### Required task 1
In the catalog entries below, quote the lines from the one containing "family: Asteraceae" through the one containing "catalogue / barcode: US 1130909", including both.

### Quoted text

Any such materials may be readily altered by varying the ratios of silicone monomer or other material components. Any number of material additives may also be used in accordance with the present invention. For example, fillers, tints, dyes, reinforcing microfibers, impact modifiers, antioxidants, heat stabilizers, ultraviolet stabilizers, ultraviolet blockers, and colorant compositions may be used to provide desired mechanical properties. Various materials and components of the decanter may be configured to exhibit a desired impact resistance, tensile strength, ultraviolet absorption, chemical resistance, deposit resistance, transparency, stiffness, chemical resistance, weatherability, oxygen permeability or other mechanical or transport properties.
For example, in various embodiments, the vessel sidewall includes various ultraviolet-blocking additives, ultraviolet-blocking materials, dyes or tints to protect the vessel contents from ultraviolet light as some wines are especially susceptible to adverse impact from ultraviolet light. Similarly, ultraviolet-blocking additives may be used with any type of vessel and any type of vessel contents. The ultraviolet-blocking material may be composed to block UVA, UVB, UVC, and high energy blue light. To provide maximum protection to the vessel contents, it may be advantageous for the ultraviolet-blocking material to be composed so as to block substantially all UVA, UVB, and UVC radiation. Suitable ultraviolet-blocking materials include any ultraviolet-blocking substance that may be dissolved into or bonded to polymers and/or glass. Exemplary ultraviolet-blocking materials include, Uvinul D-49—2,2′-dihydroxy-4,4′-dimethoxybenzophenone. Any suitable ultraviolet-blocking material may be used in accordance with the present invention. In various embodiments, portions of the sidewall are composed of a gas permeable, ultraviolet-blocking material, and in other embodiments, portions of the sidewall are composed of a gas impermeable, ultraviolet-blocking material.
The gas permeable portion may be formed from any suitable material whether in the form of sheeting, pellets, powder, resin, liquid, or the like. The gas permeable material may have a single-phase or multi-phase morphology, may be an alternating block copolymer, or may have any other suitable morphology. The gas permeable portion may by prepared by mechanical blending of the components with conventional mixing equipment and may then be formed by in-mold polymerization using heat or light to activate an initiator. Alternatively, the gas permeable portion may be formed by any known molding process, for example, by heating and shaping a bulk material or by laminating and forming multiple layers together. The gas permeable portion may further undergo plasma treatment, surface machining, or other post-mold surface treatment or manufacturing processes. It is understood that any process now known or later developed for forming a gas permeable or ultraviolet blocking material may be used in accordance with the present invention.

### Required task 2
Answer these questions about the decanter materials passage, each in a few words:
(a) Varying the ratios of what lets the materials be readily altered?
(b) Besides UVA, UVB, and UVC, what does the passage say the ultraviolet-blocking material may be composed to block?
(c) What may be used to activate an initiator during in-mold polymerization of the gas permeable portion?

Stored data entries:

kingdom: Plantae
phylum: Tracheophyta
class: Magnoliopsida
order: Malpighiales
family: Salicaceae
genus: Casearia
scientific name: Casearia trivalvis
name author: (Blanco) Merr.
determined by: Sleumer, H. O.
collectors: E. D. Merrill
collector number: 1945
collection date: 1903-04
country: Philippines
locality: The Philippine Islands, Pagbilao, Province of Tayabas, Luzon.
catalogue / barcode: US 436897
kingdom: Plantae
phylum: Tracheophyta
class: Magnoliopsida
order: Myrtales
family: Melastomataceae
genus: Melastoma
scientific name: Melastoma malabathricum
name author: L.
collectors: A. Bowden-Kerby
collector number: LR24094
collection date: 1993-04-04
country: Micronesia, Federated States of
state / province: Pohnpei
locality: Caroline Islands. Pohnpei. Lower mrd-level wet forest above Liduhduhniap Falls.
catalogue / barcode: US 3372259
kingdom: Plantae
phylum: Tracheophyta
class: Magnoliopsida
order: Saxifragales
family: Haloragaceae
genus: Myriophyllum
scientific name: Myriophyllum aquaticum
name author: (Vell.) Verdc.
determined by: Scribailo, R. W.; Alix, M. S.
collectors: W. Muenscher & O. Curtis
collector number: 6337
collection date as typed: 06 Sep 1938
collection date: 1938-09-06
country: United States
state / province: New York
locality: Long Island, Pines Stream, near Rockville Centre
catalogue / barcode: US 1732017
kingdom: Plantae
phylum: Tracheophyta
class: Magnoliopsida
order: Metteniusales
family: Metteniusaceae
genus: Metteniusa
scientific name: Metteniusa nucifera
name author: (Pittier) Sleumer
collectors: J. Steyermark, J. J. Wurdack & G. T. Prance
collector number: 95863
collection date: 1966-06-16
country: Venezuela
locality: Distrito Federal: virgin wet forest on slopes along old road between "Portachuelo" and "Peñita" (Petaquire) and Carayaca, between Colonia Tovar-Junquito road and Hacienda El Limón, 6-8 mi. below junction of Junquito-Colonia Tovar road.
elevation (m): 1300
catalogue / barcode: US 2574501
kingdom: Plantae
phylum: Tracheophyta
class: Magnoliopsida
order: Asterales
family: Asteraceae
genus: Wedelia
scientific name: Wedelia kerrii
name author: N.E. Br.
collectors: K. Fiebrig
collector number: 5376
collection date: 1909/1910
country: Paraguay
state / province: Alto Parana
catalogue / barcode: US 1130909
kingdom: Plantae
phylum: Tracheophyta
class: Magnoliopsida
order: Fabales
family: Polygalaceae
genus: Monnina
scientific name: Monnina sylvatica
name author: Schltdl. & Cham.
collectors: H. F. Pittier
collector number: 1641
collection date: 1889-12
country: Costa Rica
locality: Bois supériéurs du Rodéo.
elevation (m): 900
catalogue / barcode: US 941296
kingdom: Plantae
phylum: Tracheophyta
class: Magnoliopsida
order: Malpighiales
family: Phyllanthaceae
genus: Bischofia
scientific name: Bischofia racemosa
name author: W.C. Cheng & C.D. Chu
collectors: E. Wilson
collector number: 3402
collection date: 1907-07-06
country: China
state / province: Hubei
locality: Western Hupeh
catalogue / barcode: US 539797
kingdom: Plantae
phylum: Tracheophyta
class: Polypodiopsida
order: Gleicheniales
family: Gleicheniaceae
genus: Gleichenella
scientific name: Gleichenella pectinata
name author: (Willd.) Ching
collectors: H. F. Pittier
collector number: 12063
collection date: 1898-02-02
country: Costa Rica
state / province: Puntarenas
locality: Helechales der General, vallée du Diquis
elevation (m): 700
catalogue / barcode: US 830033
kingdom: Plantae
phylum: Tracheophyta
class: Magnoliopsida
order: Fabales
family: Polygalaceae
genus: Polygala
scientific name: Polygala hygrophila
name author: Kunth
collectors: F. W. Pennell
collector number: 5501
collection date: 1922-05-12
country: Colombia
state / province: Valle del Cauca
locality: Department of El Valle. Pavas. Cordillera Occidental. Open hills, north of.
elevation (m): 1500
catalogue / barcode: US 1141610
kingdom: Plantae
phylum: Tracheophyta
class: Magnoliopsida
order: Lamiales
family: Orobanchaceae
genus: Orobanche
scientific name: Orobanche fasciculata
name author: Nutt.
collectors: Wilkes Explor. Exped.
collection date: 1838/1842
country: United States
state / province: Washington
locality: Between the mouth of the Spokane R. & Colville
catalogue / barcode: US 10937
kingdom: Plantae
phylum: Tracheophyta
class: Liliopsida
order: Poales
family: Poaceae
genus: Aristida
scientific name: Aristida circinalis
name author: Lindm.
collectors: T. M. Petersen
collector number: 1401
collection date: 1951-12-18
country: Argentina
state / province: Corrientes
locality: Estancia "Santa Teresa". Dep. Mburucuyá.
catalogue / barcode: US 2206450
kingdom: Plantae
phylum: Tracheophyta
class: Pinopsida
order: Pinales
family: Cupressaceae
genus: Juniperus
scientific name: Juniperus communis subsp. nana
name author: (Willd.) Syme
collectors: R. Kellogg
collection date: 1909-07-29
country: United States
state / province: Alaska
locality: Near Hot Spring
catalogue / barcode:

### Written answer 1
family: Asteraceae
genus: Wedelia
scientific name: Wedelia kerrii
name author: N.E. Br.
collectors: K. Fiebrig
collector number: 5376
collection date: 1909/1910
country: Paraguay
state / province: Alto Parana
catalogue / barcode: US 1130909

### Written answer 2
(a) Silicone monomer or other material components
(b) High energy blue light
(c) Heat or light